Residents march for immigration reform

By Tony Parra:PNT Staff Writer

Clovis home healthcare employee Maria Elena-Bojorquez took the day off Monday to participate in a “Day Without Immigrants” rally.

The nationwide boycott, aimed at raising awareness of the economic power of immigrants, was organized by activists upset by proposed federal legislation that would criminalize illegal immigrants.

Elena-Bojorquez said she’s tired of the people using the fear Americans have of terrorism as a reason to close the border.

“People try to claim that terrorists come in through the border,” Elena-Bojorquez said. “All they (Mexican immigrants) want to do is cross to work hard for what they earn. Parents want to provide food and education for their kids. Mexican authorities caught a suspected terrorist trying to come to the U.S. through Mexico. They (Mexicans) want to stop terrorism, too. No one ever makes a big deal out the Canadian border and the incidents where terrorists tried to enter the country.”

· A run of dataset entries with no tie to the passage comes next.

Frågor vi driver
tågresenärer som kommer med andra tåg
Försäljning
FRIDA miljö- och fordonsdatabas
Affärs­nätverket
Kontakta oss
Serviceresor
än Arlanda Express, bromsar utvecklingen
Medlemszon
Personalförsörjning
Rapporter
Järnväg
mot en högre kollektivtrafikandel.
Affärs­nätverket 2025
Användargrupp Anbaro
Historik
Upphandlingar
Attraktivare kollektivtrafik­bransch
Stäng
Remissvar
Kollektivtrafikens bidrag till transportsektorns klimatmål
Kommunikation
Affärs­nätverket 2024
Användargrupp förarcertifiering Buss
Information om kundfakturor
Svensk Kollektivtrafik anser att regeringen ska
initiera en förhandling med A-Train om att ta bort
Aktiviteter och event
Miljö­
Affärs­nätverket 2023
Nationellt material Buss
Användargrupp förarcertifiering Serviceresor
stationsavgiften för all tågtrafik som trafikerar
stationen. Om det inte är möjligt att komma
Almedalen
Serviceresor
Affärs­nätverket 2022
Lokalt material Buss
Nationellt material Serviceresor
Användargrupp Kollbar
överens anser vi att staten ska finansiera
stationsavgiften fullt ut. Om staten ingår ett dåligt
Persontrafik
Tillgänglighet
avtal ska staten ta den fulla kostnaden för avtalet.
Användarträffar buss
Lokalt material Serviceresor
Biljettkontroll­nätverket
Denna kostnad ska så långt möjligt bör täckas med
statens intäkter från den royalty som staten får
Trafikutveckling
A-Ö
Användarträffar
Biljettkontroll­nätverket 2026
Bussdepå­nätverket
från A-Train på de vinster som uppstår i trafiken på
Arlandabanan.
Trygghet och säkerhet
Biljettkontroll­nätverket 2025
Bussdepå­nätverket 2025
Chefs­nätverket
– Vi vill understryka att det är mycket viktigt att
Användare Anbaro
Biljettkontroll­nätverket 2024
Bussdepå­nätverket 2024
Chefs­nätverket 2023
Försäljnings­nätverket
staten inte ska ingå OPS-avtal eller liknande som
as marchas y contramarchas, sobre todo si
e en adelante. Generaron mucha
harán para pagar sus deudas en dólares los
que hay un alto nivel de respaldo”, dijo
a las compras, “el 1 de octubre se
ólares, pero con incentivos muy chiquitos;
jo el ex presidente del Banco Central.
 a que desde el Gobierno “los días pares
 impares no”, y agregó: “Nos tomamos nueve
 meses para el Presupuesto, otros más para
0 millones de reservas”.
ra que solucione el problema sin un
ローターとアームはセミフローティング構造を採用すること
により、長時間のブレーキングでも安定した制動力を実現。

Elena-Bojorquez was among a group of more than 300 mainly Hispanics area residents who marched in Portales Chanting, “Si se puede,” “Yes we can,” supporters marched from the downtown square to Eastern New Mexico University and back to the downtown square.

The majority of supporters wore white T-shirts and the first few marchers held a giant American flag while other marchers held smaller Mexican flags during the march.
More than 1 million mostly Hispanic immigrants and their supporters skipped work Monday and took to the streets, flexing their economic muscle in a nationwide boycott that succeeded in slowing or shutting many farms, factories, markets and restaurants.

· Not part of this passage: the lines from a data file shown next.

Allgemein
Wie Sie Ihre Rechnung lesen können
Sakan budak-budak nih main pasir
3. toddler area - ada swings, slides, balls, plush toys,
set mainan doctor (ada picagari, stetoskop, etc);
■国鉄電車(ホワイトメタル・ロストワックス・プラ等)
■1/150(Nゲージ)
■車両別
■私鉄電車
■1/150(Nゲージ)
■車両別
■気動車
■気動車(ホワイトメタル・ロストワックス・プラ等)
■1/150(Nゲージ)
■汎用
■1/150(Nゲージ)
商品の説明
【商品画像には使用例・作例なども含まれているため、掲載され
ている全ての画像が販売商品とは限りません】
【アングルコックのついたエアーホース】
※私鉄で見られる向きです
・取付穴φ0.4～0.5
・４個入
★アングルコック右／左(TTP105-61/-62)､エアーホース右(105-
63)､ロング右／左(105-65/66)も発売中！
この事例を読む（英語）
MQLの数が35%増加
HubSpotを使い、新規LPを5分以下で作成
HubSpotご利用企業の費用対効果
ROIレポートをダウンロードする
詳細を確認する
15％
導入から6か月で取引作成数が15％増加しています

“It’s about unity,” said Ricardo Navarette, who attended Monday’s Portales rally with his wife Auroa. “It’s about showing support for all immigrants and a change in the laws to grant amnesty.”

The Navarettes also kept their 16-year-old and 12-year-old children out of school as part of the boycott.

Marie Nanez of Portales attended the march with her children. “They’re the Hispanics of the future,” Nanez said. “They maybe U.S. Congress members someday. I felt they could go to school and still have the opportunity to march.”
House Bill 4437, which stalled in the Senate, would make felons of the illegal immigrants and calls for new walls on 700 miles of the 2,000-mile U.S.-Mexico border.

Eastern New Mexico University student Diego Espinoza said he feels it’s unlikely a bill will be passed this year.

“I don’t think much will get done during an election year,” said Espinoza, who also serves as a student representative of the school’s board of regents. He feels politicians will use this issue during the campaigns to sway voters. “I think it’s good to see in a small community to unite all Latinos. Eastern and the community showing unity for a common goal (immigration reform).”